> [PASSAGE GIVEN]
[start]

Hello All,

I appreciate the advice. I did try training a larger model (800ish samples, 8 
categories) and it performed better. Still, if type absolute non-sense like 
"asdfasdfsadf", the evaluation `opennlp Doccat <model>` must return a category 
-- so I'd like to be able to programmatically determine some confidence level. 
Perhaps I can reject all categories in the app if the confidence score is below 
a threshold? Is that possible right now?

Thanks again for your help!

Patrick Baggett
Online Engineer - Search Team
e: [email protected]
p: +1 (214) 202-8964

-----Original Message-----
From: Mark G [mailto:[email protected]]
Sent: Monday, October 27, 2014 7:47 PM
To: [email protected]
Subject: Re: Getting started with OpenNLP

I think you  bring up a good point inadvertently, I have run into this before, 
my use case was that I wanted a probability that the input text matched my 
samples for one class...sometimes you just need one.... I ended up just using a 
simple feature generator and just using a similarity measure. I can see a use 
case for a fuzzy scorer against a set of samples for only one category. I 
believe right now in the Doccat if you only have one category you always get a 
score of 1 for anything you pass in...regardless of how it matches any of the 
samples simply because it's the only one, which is really not so good.

[end]

Items listed in a dataset:
[start]

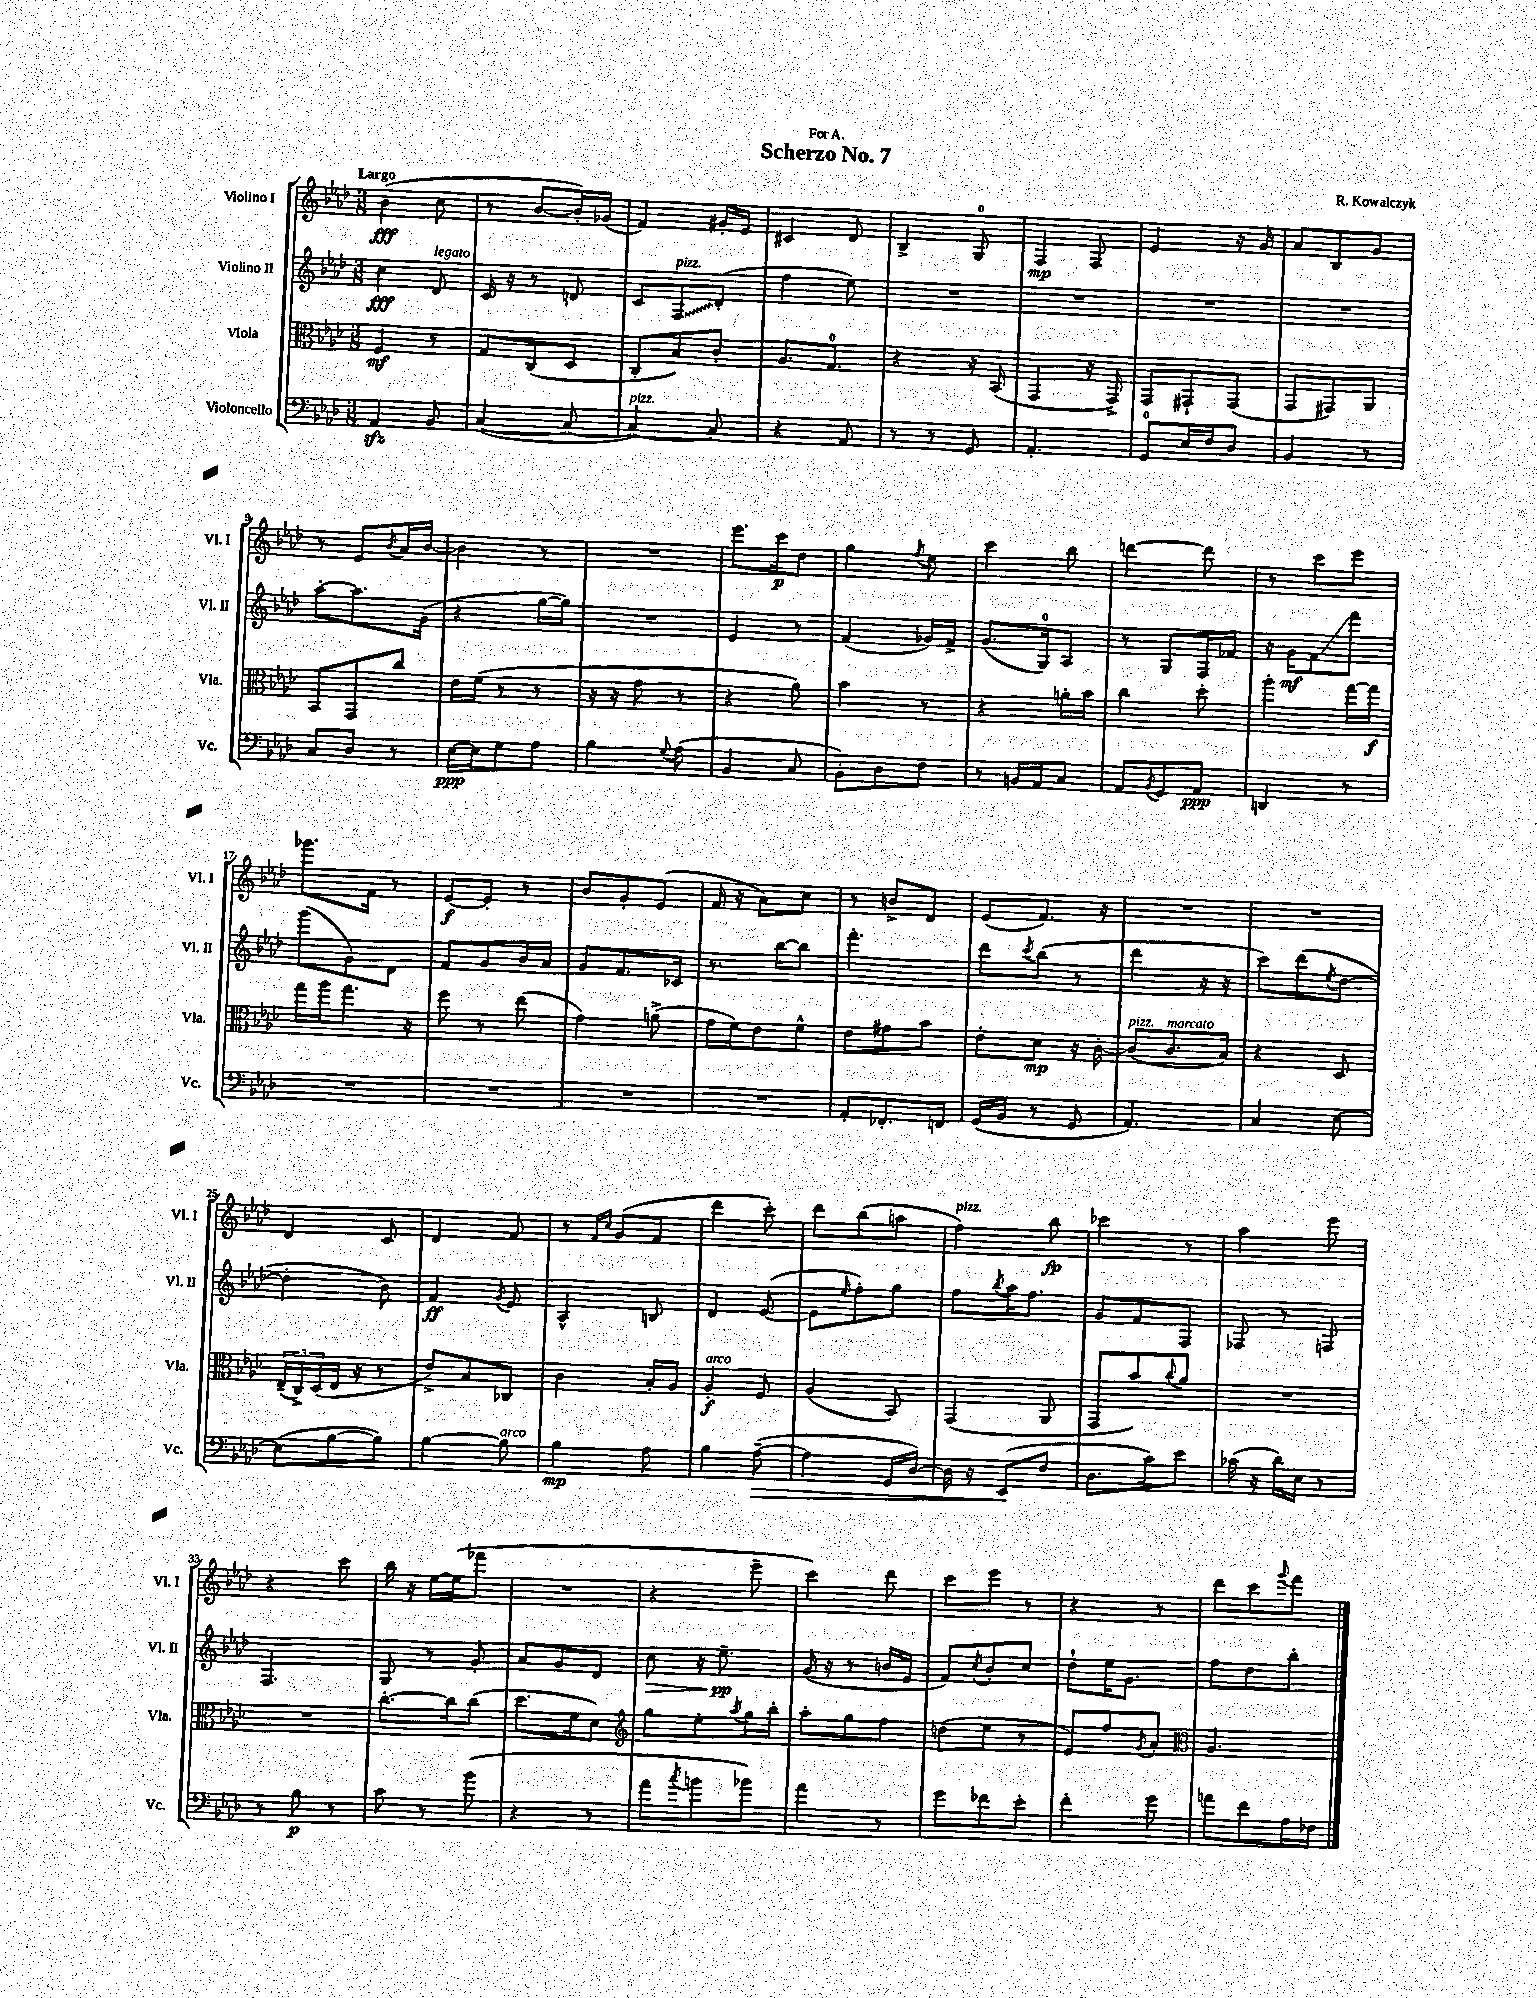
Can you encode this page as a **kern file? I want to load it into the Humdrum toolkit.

**kern	**kern	**kern	**kern
*staff4	*staff3	*staff2	*staff1
*clefF4	*clefC3	*clefG2	*clefG2
*k[b-e-a-d-]	*k[b-e-a-d-]	*k[b-e-a-d-]	*k[b-e-a-d-]
*M3/8	*M3/8	*M3/8	*M3/8
4AA-/	4F/	4cc\	(4b-\
8BB-/	8r	8d-/	8cc\
=	=	=	=
([4C/	8G/L	16c/	8r
.	.	16r	.
.	(8C/	8r	[8b-/L
8C/_	8D-/J	8d/	16b-'/]L)
.	.	.	(16g-/JJ
=	=	=	=
4C/_)	8C'/L	8c/L	4f/)
.	8B-/)	8F/	.
8C/]	8c'/J	(8d-'/J	16g#'/LL
.	.	.	16e-/JJ
=	=	=	=
4r	8.A-/L	4ff\	4c#/
.	8.G/J	.	.
8AA-/	.	8ee-\)	8d-/
=	=	=	=
8r	4r	4.r	4B-^/
8r	.	.	.
8GG/	16r	.	8G/
.	(16BB-/	.	.
=	=	=	=
4.AA-'/	4GG/	4.r	4F/
.	16r	.	8F/
.	16GG^/)	.	.
=	=	=	=
8GG/L	8GG/L	4.r	4e-/
16E-/L	8GG#`/	.	.
16F/J	.	.	.
8D-/J	(8GG#/J	.	16r
.	.	.	16g/
=	=	=	=
4BB-/	8GG/L	4.r	8a-/L
.	8GG#/)	.	8B-/
8r	8AA-/J	.	8g/J
=	=	=	=
8C/L	8BB-/L	[8aa-'\L	8r
8D-/J	8GG/	8.aa-\]	8e-/L
.	.	.	8qb-/
8r	8cc/J	.	16a-/L
.	.	(16g\Jk	[16b-/JJ
=	=	=	=
[16E-\LL	16e-\LL	4r	4b-\]
16E-\]J	(16f\JJ	.	.
8G\	8r	.	.
8A-\J	8r	[16gg\LL	8r
.	.	16gg\]JJ)	.
=	=	=	=
4B-\	16r	4.r	4.r
.	16r	.	.
.	8g\	.	.
8qqG/	.	.	.
(8A-\	8r	.	.
=	=	=	=
4BB-/	4r	4e-/	8.eee-\L
.	.	.	16ccc\k
8C/	8a-\)	8r	8dd-\J
=	=	=	=
8BB-'\L)	4b-\	(4f/	4gg\
8D-\	.	.	.
.	.	.	8qff/
8F\J	8r	16g-/LL)	8ee-\
.	.	16f^/JJ	.
=	=	=	=
8r	4r	(8.g/L	4ccc\
16BB/LL	.	.	.
16AA-/J	.	16G/k)	.
8C/J	16a'\LL	8A-/J	8bb-\
.	16b-\JJ	.	.
=	=	=	=
8AA-/L	4cc\	8r	[4ddd\
8qBB-/	.	.	.
8GG/	.	8G/L	.
8AA-/J	8dd-'\	16F/L	8ddd\]
.	.	16f-/JJ	.
=	=	=	=
4DD/	4aa-'\	16r	8r
.	.	16g\LK	.
.	.	8f\	8ccc\L
8r	[16gg\LL	8fff\J	8eee-\J
.	16gg\]JJ	.	.
=	=	=	=
4.r	16gg\LL	(8ggg\L	8.ggg-\L
.	16aa-\J	.	.
.	8.gg\J	8g\)	.
.	.	.	16f\Jk
.	.	8d-\J	8r
.	16r	.	.
=	=	=	=
4.r	8ff\	8f/L	[8e-/L
.	8r	8g/	8e-'/]J
.	(8ee-\	16b-/L	8r
.	.	16a-/JJ	.
=	=	=	=
4.r	4g\)	8g/L	8b-/L
.	.	8.f/	8g'/
.	(8a^\	.	(8e-/J
.	.	16c-/Jk	.
=	=	=	=
4.r	16g\LL	8.r	16f/
.	16f\J)	.	16r
.	8e-\	.	8a-\L)
.	.	[16bb-\LK	.
.	8f^^\J	8bb-\]J	8cc\J
=	=	=	=
8AA-'/L	8e-\L	4.fff'\	8r
8.FF-'/	8g#\	.	8b^/L
.	8b-\J	.	8d-/J
16FF/Jk	.	.	.
=	=	=	=
(16GG/LL	8e-'\L	8ddd-\L	(8e-/L
16BB-/JJ	.	.	.
.	.	8qccc/	.
8r	8d-\J	(8bb-\J	8.f/J)
8GG/	16r	8r	.
.	[16c'\	.	16r
=	=	=	=
4.AA-/)	(8c/]L	4ddd-\	4.r
.	8.c/	.	.
.	.	16r	.
.	16B-/Jk)	16r	.
=	=	=	=
4C/	4r	8ccc\L)	4.r
.	.	(8ddd-\	.
.	.	8qee-/	.
[8E-\	8D-/	[8dd-\J	.
=	=	=	=
(8E-\]L	(24E-~/LL	4dd-'\]	4d-/
.	24C^/)	.	.
.	(24D-/	.	.
[8B-\	16E-/JJ	.	.
.	16r	.	.
8B-\]J)	8r	8b-\)	8c/
=	=	=	=
[4B-\	8e-^/L)	4f/	4d-/
.	8B-/	.	.
.	.	8qg/	.
8B-\]	8C-/J	8e-/	8f/
=	=	=	=
4B-\	4c\	4A-^^/	8r
.	.	.	16qqf/LL
.	.	.	16qqcc/JJ
.	.	.	(8g/L
8A-\	16B-'/LL	8B/	8f/J
.	16A-/JJ	.	.
=	=	=	=
4B-\	4A-'/	4d-/	4ddd-\
([8A-~\	8F/	([8e-/	8ccc'\)
=	=	=	=
4A-\]	(4A-/	8e-\]L	8ddd-\L
.	.	16qqee-/	.
.	.	8ff'\)	(8bb-\
16GG/LL	8BB-/)	8gg\J	8aa\J
[16D-/JJ)	.	.	.
=	=	=	=
16D-\]	(4GG/	8ff\L	4ff\)
16r	.	.	.
.	.	8qbb-/	.
(8EE-/L	.	16aa-\K	.
.	.	8.ff\J	.
8F/J	8AA-/	.	8bb-\
=	=	=	=
8.D-\L	8GG/L	8g/L	4ccc-\
.	8b-/)	8f/	.
16c\k)	.	.	.
.	8qqcc/	.	.
8e-\J	8a-/J	8F/J	8r
=	=	=	=
(16c-\	4.r	8F-/	4aa-\
16r	.	.	.
16d-\LL)	.	8r	.
16E-\JJ	.	.	.
8r	.	8F/	8eee-\
=	=	=	=
8r	4.r	4.F/	4r
8B-\	.	.	.
8r	.	.	8ccc\
=	=	=	=
8c\	[8.cc'\L	8G/	16bb-\
.	.	.	16r
8r	.	8r	[16ee-\LL
.	16cc\]k	.	(16ee-\]J
(8b-\	(8cc\J	8g'/	8fff-\J
=	=	=	=
4r	8.dd-\L	8a-/L	4.r
.	.	8g/	.
.	16f\k	.	.
8r	8d-\J)	8d-/J	.
=	=	=	=
*	*clefG2	*	*
8a-\L	8gg\L	8cc\	4r
8qcc/	.	.	.
8b\	8ee-'\	16r	.
.	.	8.ee-~\	.
.	8qaa-/	.	.
8b-\J)	16gg\L	.	8eee-~\
.	16bb-'\JJ	.	.
=	=	=	=
4a-\	8aa-'\L	(16g/	4ccc\)
.	.	16r	.
.	8gg\	8r	.
8r	8ff\J	16b/LL	8ddd-\
.	.	16e-/JJ	.
=	=	=	=
8g\L	(8dd\L	8f/L)	8ccc\L
.	.	8qcc/	.
8f-\	8ee-\J	8b-'/	8eee-\J
8e-'\J	8r	8cc/J	8r
=	=	=	=
4f'\	8e-/L)	8dd-`\L	4r
.	8ff/	16ee-\K	.
.	.	8.g\J	.
.	8qg/	.	.
8g\	8a-'/J	.	8r
=	=	=	=
*	*clefC3	*	*
8a\L	4.A-/	8ff\L	8ddd-\L
8f\	.	8dd-\	8ccc\
.	.	.	8qqggg/
16A-\L	.	8bb-'\J	8fff\J
16F-\JJ	.	.	.
==	==	==	==
*-	*-	*-	*-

[end]

Reproduce the entire OpenNLP mailing-list message above word for word.

> [FULL ANSWER]
Hello All,

I appreciate the advice. I did try training a larger model (800ish samples, 8 
categories) and it performed better. Still, if type absolute non-sense like 
"asdfasdfsadf", the evaluation `opennlp Doccat <model>` must return a category 
-- so I'd like to be able to programmatically determine some confidence level. 
Perhaps I can reject all categories in the app if the confidence score is below 
a threshold? Is that possible right now?

Thanks again for your help!

Patrick Baggett
Online Engineer - Search Team
e: [email protected]
p: +1 (214) 202-8964

-----Original Message-----
From: Mark G [mailto:[email protected]]
Sent: Monday, October 27, 2014 7:47 PM
To: [email protected]
Subject: Re: Getting started with OpenNLP

I think you  bring up a good point inadvertently, I have run into this before, 
my use case was that I wanted a probability that the input text matched my 
samples for one class...sometimes you just need one.... I ended up just using a 
simple feature generator and just using a similarity measure. I can see a use 
case for a fuzzy scorer against a set of samples for only one category. I 
believe right now in the Doccat if you only have one category you always get a 
score of 1 for anything you pass in...regardless of how it matches any of the 
samples simply because it's the only one, which is really not so good.